In 1998, MSTC honored Martha Pate’s wishes that the property be protected and preserved forever by a conservation easement held by the Redding Land Trust.
“Martha left generous legacies to many of those who attended her parties,” Ms. Guitar said, noting that she is grateful for Pate’s recognition of the importance of the land trust.
Today, the center is renamed the DNKL Buddhist Center for Universal Peace and is qualified as a monastery with Tibetan Buddhist monks in residence. The center provides classes on Buddhist thought and meditation and hosts festivals, dialogues and events for families and community organizations to promote more compassion in daily living.
In, 2012, DNKL co-sponsored with Western State Connecticut University a visit by the dalai lama to the center and to the college campus, where a very active Center for Compassion, Creativity and Innovation has been newly established.

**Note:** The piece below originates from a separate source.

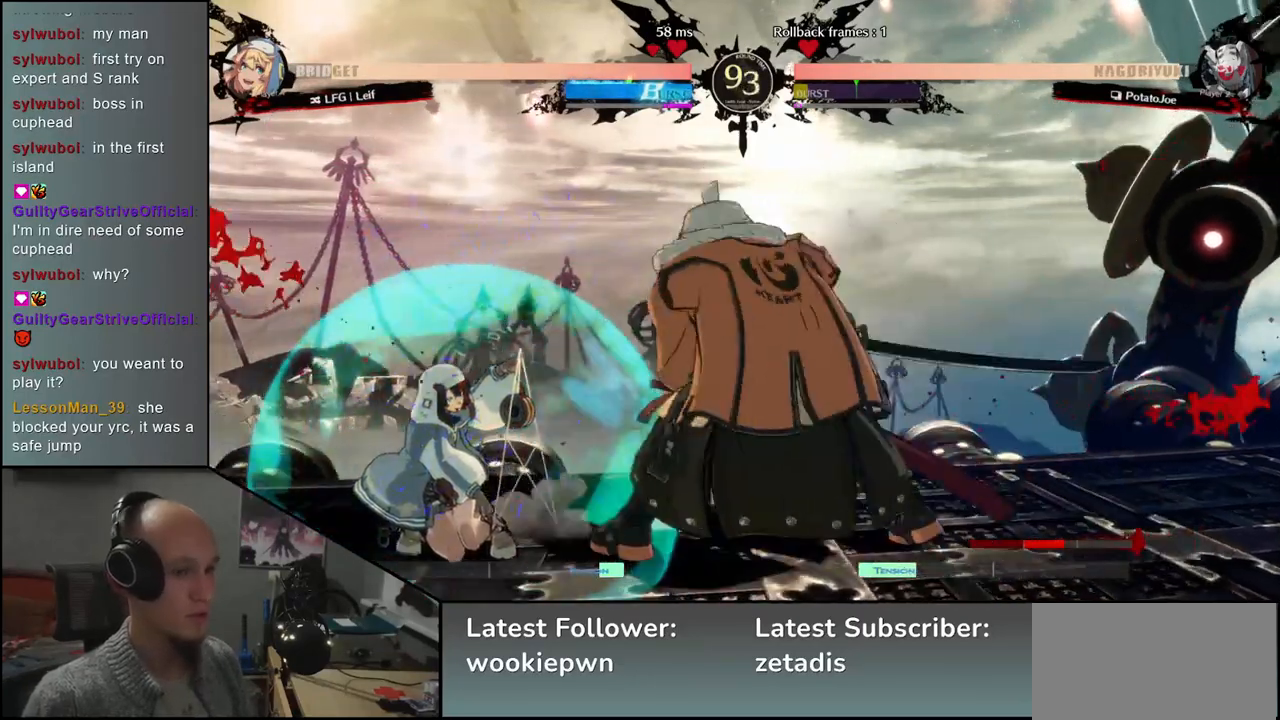
{"buttons": [], "left_stick": "down", "events": [[167, "left_stick", "left"], [317, "left_stick", "down"], [383, "left_stick", "left"], [483, "left_stick", "down"]]}
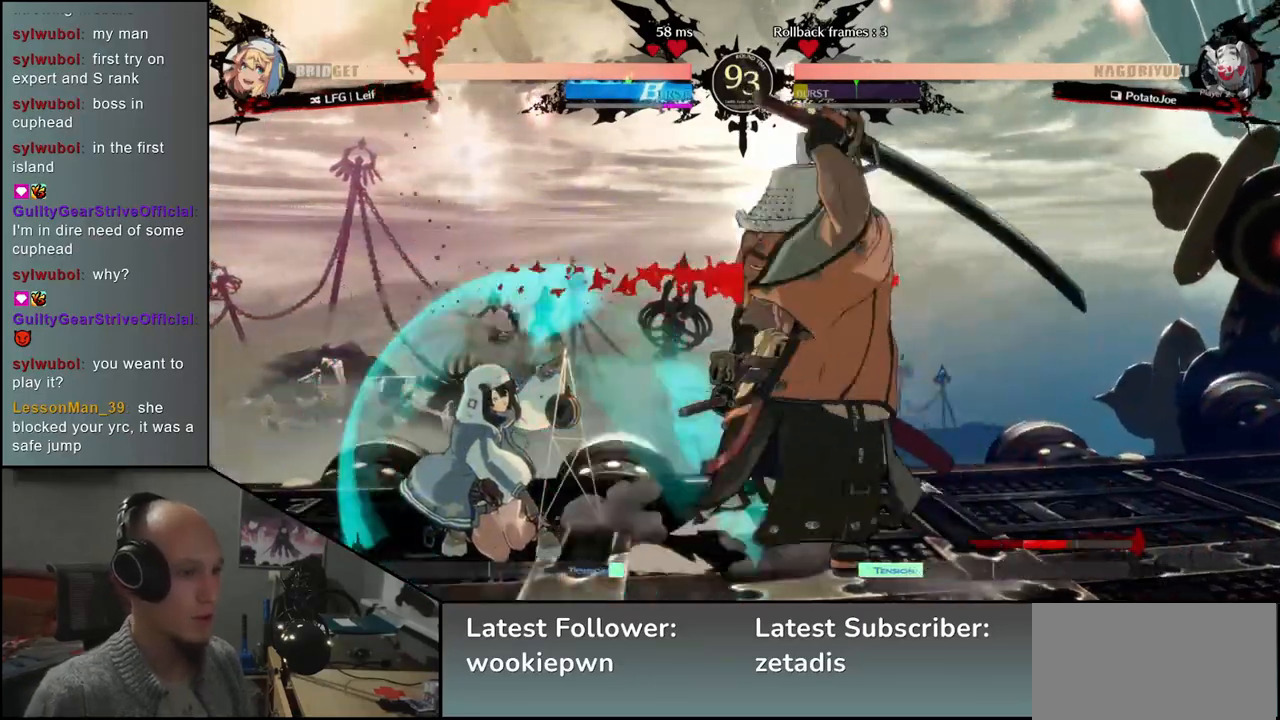
{"buttons": [], "left_stick": "right", "events": [[50, "left_stick", "left"], [100, "R1", "down"], [217, "R1", "up"], [450, "left_stick", "right"]]}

Both the dalai lama and his Buddhist community have been in exile since the advent of Chinese Communist Tibetan rule in 1959.
Driving by the DKNL on any weekend today, one can see colorful Tibetan flags flying outside the former Pate home, now transformed into a proper monastery, with cars and buses parked outside and scores of people of all ages from as far as New York City enjoying the pastoral ambiance of the site and celebrating the wisdom and insights of Buddhist philosophy.
Susan Altabet and Stephen Dydo remain active board members and leaders at the center today.